Tornando sui nostri passi abbiamo raggiunto Piazza della Vittoria, con il bel giardino di Villa Bonanno, ricco di palme dietro le quali spunta il profilo della cattedrale. Domenica era giorno di comunioni e le chiese erano gremite di bambine vestite da spose e parenti in gran tiro. Siamo riusciti a vedere poco delle prime ma ci siamo rifatti con le seconde: e quando ci ricapita? Girovagando per le strette viuzze siamo arrivati al mercato di Ballarò: un tripudio di pesce fresco, frutta e verdura, cibo di strada e bancarelle con qualsiasi tipo di merce.
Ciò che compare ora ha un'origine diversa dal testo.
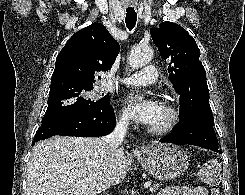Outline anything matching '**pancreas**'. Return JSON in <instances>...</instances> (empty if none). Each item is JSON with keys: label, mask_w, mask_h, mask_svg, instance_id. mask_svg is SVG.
<instances>
[{"label": "pancreas", "mask_w": 245, "mask_h": 195, "mask_svg": "<svg viewBox=\"0 0 245 195\" xmlns=\"http://www.w3.org/2000/svg\"><path fill=\"white\" fill-rule=\"evenodd\" d=\"M159 187H160V184L159 183H154L153 189H158Z\"/></svg>", "instance_id": "pancreas-1"}]
</instances>
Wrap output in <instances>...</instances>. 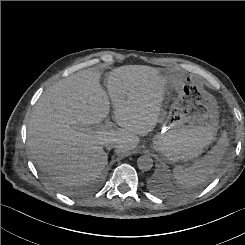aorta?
<instances>
[{
	"label": "aorta",
	"mask_w": 245,
	"mask_h": 245,
	"mask_svg": "<svg viewBox=\"0 0 245 245\" xmlns=\"http://www.w3.org/2000/svg\"><path fill=\"white\" fill-rule=\"evenodd\" d=\"M137 166L141 171H149L153 167V159L148 155H142L137 159Z\"/></svg>",
	"instance_id": "obj_1"
}]
</instances>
Mi ha colpito vedere uomini che vendevano pacchetti di sigarette, i grossi tonni e i pescespada che riempivano la vista, tanti tipi di ortaggi che qui al nord non ci sono, siciliani, africani e indiani che lavoravano fianco a fianco senza inutili ghettizzazioni, animali, cover di cellulari, urla e risate, tanto lavoro e tanta gentilezza. Seguendo il nastro di bancarelle abbiamo attraversato piazze, vie fatiscenti, visto chiese e palazzi imponenti e corrosi dal tempo e dall’incuria. Pareva di essere sul set di un film, mi aspettavo da un momento all’altro di vedere una telecamera sulla mia testa, tanto la scena era densa.
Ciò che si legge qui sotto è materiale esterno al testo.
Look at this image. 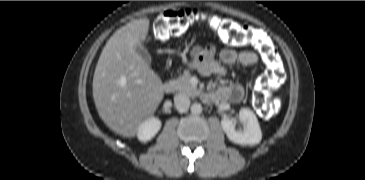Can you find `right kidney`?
I'll list each match as a JSON object with an SVG mask.
<instances>
[{
  "label": "right kidney",
  "mask_w": 365,
  "mask_h": 180,
  "mask_svg": "<svg viewBox=\"0 0 365 180\" xmlns=\"http://www.w3.org/2000/svg\"><path fill=\"white\" fill-rule=\"evenodd\" d=\"M161 121L158 118H148L138 128L137 136L142 142L151 140L160 130Z\"/></svg>",
  "instance_id": "ca27d5eb"
}]
</instances>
Usciti dall’Albergheria ci siamo trovati alla fine di via Maqueda e abbiamo iniziato la risalita verso i Quattro Canti. L’obiettivo era cercare un posto dove mangiare, ma non abbiamo potuto fare a meno di fermarci a vedere La Martorana, la Chiesa di S. Cataldo lì a fianco, S. Caterina, la fontana della vergogna (fontana Pretoria) e la chiesa di San Giuseppe dei Teatini. Solo quest’ultima era visitabile, le altre ci aspettano per il prossimo viaggio.
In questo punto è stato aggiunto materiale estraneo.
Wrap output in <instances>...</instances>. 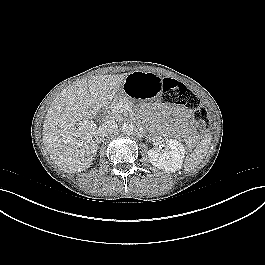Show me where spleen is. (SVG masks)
I'll return each mask as SVG.
<instances>
[{
  "label": "spleen",
  "mask_w": 265,
  "mask_h": 265,
  "mask_svg": "<svg viewBox=\"0 0 265 265\" xmlns=\"http://www.w3.org/2000/svg\"><path fill=\"white\" fill-rule=\"evenodd\" d=\"M211 141V135L207 134L194 151L186 157L184 167L186 170H192L197 167L206 156Z\"/></svg>",
  "instance_id": "spleen-1"
}]
</instances>
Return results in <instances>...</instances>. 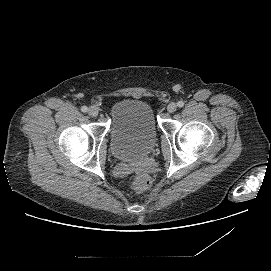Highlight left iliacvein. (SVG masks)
<instances>
[{
    "instance_id": "4c4485c4",
    "label": "left iliac vein",
    "mask_w": 271,
    "mask_h": 271,
    "mask_svg": "<svg viewBox=\"0 0 271 271\" xmlns=\"http://www.w3.org/2000/svg\"><path fill=\"white\" fill-rule=\"evenodd\" d=\"M176 110H177V104L174 103V102L170 103V104L167 106V111H168L169 113H173V112H175Z\"/></svg>"
}]
</instances>
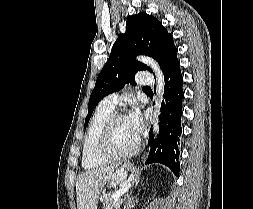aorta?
Returning a JSON list of instances; mask_svg holds the SVG:
<instances>
[{"label":"aorta","instance_id":"obj_1","mask_svg":"<svg viewBox=\"0 0 253 209\" xmlns=\"http://www.w3.org/2000/svg\"><path fill=\"white\" fill-rule=\"evenodd\" d=\"M138 60L142 61L143 63H146L148 66H150L156 75L157 80V99H156V105L157 107H160L161 99L164 92V76L162 74V71L159 68V65L156 61L149 57L141 56L138 58ZM154 132H157V126L154 127Z\"/></svg>","mask_w":253,"mask_h":209}]
</instances>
Nel pomeriggio abbiamo cambiato scenario e ci siamo portati in Piazza della Marina, nella Kalsa, dove abbiamo sbirciato gli ultimi banchetti del mercato delle pulci e ci siamo riposati nel bellissimo parco all’ombra di un imponente ficus magnolioides, il più antico di Europa. Si tratta di un albero straordinario: il fogliame lucido ricorda quello della Magnolia mentre la struttura è composta da colonne che si espandono tutto intorno a sostenere la pesante chioma. Sono le radici che scendono direttamente dai rami e fanno da sostegno naturale a questa pianta meravigliosa, tipica delle foreste pluviali. Per chi si ricorda sembra l’albero dove la piccola Flo e la sua famiglia costruivano casa nell’isola deserta. Come potevo non innnamorarmene? L’esemplare europeo più grande è sempre a Palermo, all’orto botanico, ma purtroppo non ho avuto tempo per vederlo (e io adoro gli orti botanici).

La nostra esplorazione della Kalsa è continuata con Piazza della Magione e S. Maria dello Spasimo. In tutti e due i casi si tratta di ruderi impressionanti: il primo è rimasto a testimonianza dei bombardamenti subiti dalla città, la seconda è stata recuperata dopo aver subito diversi cambi d’uso nei secoli, anche se la volta crollata nel Settecento non è più stata ricostruita. Sono spazi urbani ricchi di significato, riportati in vita nonostante la desolazione in cui si trovavano. La piazza è diventata sede della movida giovanile, luogo d’incontro per concerti e manifestazioni pro legalità. Nella chiesa e negli ambienti attigui si svolge il Seacily jazz festival.

Non ancora sazi di cibo panormita, ci siamo diretti all’Antica Focacceria S.Francesco, luogo simbolo di Palermo, dove abbiamo gustato l’arancino alla norma più buono della nostra vita! Peccato fossimo piuttosto sazi altrimenti avrei razziato l’intero bancone.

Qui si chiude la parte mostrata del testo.